--- Provided records Enclosed Below ---
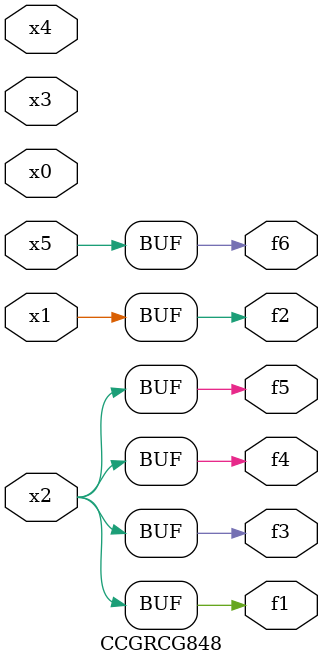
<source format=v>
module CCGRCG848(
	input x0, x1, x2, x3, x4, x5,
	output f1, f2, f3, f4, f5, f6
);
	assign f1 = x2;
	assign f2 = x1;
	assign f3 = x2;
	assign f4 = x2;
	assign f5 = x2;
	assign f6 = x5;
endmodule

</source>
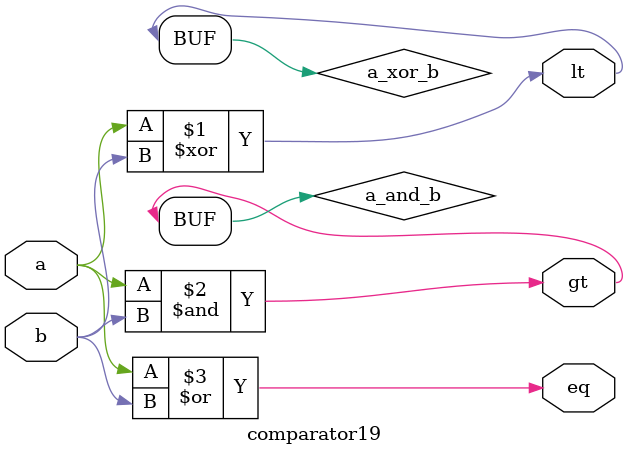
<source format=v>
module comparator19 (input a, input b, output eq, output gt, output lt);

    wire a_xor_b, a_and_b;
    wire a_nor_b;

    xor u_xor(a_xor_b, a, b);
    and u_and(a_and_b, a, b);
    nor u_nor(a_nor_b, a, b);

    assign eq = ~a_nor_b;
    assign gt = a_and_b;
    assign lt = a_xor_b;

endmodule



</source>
--- End of Enclosed Provided records ---
--- Provided records Enclosed Below ---
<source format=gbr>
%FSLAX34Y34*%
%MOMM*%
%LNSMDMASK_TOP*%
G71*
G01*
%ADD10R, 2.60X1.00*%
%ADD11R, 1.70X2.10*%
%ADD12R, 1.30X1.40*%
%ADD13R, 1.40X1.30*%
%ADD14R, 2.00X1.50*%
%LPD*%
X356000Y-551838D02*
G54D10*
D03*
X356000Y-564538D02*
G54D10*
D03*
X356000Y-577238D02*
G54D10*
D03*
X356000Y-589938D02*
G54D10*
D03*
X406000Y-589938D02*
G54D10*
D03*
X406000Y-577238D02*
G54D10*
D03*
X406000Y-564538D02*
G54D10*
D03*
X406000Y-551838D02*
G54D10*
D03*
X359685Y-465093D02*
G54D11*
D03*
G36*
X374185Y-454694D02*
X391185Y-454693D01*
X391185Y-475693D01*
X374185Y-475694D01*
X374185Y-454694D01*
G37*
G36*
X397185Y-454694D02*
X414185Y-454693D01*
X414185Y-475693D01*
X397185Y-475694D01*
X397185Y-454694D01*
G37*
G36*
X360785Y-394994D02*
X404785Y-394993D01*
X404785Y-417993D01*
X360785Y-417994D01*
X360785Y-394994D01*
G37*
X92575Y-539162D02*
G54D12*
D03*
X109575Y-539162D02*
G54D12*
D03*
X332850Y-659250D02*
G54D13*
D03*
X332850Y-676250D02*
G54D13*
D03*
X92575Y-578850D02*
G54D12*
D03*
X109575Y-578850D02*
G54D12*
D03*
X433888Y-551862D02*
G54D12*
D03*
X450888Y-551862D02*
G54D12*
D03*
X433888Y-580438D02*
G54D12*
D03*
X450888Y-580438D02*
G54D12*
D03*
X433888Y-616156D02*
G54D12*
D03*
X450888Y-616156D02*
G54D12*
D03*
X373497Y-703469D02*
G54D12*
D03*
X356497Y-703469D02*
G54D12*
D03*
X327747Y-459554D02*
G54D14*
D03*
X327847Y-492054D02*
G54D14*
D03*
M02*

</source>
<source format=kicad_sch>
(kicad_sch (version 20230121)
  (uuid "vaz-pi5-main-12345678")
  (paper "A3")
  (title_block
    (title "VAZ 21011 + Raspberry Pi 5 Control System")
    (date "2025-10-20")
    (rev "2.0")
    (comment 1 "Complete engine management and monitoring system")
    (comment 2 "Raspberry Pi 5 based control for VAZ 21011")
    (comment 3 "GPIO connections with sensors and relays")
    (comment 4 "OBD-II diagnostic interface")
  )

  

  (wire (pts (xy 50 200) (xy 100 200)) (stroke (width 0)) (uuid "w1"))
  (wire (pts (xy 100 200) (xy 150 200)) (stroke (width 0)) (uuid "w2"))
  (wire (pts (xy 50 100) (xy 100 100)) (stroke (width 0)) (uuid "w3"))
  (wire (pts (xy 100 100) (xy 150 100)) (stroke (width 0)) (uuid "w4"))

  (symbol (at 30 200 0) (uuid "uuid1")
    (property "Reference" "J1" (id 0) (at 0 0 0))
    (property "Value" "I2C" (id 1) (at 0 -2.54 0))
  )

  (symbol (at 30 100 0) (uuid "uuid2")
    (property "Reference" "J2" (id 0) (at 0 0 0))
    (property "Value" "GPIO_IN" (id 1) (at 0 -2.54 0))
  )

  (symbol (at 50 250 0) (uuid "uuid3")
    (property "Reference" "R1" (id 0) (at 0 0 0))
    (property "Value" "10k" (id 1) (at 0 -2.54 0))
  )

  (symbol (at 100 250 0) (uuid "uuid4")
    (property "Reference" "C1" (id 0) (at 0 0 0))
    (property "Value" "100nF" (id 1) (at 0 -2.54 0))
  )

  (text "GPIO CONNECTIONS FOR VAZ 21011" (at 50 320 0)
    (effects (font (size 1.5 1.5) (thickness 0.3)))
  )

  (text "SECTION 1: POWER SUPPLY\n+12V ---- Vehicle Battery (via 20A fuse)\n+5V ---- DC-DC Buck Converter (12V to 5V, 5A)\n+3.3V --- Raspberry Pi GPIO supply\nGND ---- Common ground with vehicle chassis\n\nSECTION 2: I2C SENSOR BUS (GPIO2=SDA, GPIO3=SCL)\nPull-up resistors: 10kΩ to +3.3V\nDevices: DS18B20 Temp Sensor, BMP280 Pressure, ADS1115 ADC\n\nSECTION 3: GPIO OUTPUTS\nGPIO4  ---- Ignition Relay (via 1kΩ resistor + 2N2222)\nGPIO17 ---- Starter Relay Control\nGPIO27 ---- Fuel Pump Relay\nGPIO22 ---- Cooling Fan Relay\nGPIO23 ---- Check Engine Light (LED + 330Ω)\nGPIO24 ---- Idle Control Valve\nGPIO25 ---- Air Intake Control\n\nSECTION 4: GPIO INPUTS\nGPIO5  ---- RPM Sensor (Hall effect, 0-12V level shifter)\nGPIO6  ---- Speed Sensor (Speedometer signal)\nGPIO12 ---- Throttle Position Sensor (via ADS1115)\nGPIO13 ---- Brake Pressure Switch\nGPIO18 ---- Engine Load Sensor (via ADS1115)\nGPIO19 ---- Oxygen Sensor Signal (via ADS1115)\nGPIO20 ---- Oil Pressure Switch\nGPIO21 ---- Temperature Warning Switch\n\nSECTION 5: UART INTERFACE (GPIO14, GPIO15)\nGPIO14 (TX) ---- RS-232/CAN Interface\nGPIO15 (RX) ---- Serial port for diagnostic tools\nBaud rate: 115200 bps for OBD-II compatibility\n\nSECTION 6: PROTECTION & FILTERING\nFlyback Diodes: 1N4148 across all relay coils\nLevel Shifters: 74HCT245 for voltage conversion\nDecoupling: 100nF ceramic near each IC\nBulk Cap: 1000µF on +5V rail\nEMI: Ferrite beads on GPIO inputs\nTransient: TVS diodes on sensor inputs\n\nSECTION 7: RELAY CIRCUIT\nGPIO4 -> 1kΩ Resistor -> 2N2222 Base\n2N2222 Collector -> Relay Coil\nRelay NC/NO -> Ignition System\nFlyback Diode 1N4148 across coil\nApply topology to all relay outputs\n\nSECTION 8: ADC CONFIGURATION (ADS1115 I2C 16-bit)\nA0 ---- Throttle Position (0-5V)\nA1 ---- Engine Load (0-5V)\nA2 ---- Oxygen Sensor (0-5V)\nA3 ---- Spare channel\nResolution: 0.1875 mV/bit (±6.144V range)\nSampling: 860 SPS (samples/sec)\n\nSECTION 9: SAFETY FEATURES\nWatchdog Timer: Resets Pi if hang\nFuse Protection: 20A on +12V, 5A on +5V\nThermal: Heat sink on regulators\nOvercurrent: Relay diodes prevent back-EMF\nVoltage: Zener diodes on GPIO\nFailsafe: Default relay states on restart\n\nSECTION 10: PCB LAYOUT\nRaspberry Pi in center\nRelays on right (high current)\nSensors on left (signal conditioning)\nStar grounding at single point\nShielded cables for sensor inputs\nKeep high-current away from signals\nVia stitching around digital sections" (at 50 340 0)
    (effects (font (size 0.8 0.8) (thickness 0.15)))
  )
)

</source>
--- End of Enclosed Provided records ---
Task brief
Filter the entries and copy out every line with the word "property".

Response to the exercise
    (property "Reference" "J1" (id 0) (at 0 0 0))
    (property "Value" "I2C" (id 1) (at 0 -2.54 0))
    (property "Reference" "J2" (id 0) (at 0 0 0))
    (property "Value" "GPIO_IN" (id 1) (at 0 -2.54 0))
    (property "Reference" "R1" (id 0) (at 0 0 0))
    (property "Value" "10k" (id 1) (at 0 -2.54 0))
    (property "Reference" "C1" (id 0) (at 0 0 0))
    (property "Value" "100nF" (id 1) (at 0 -2.54 0))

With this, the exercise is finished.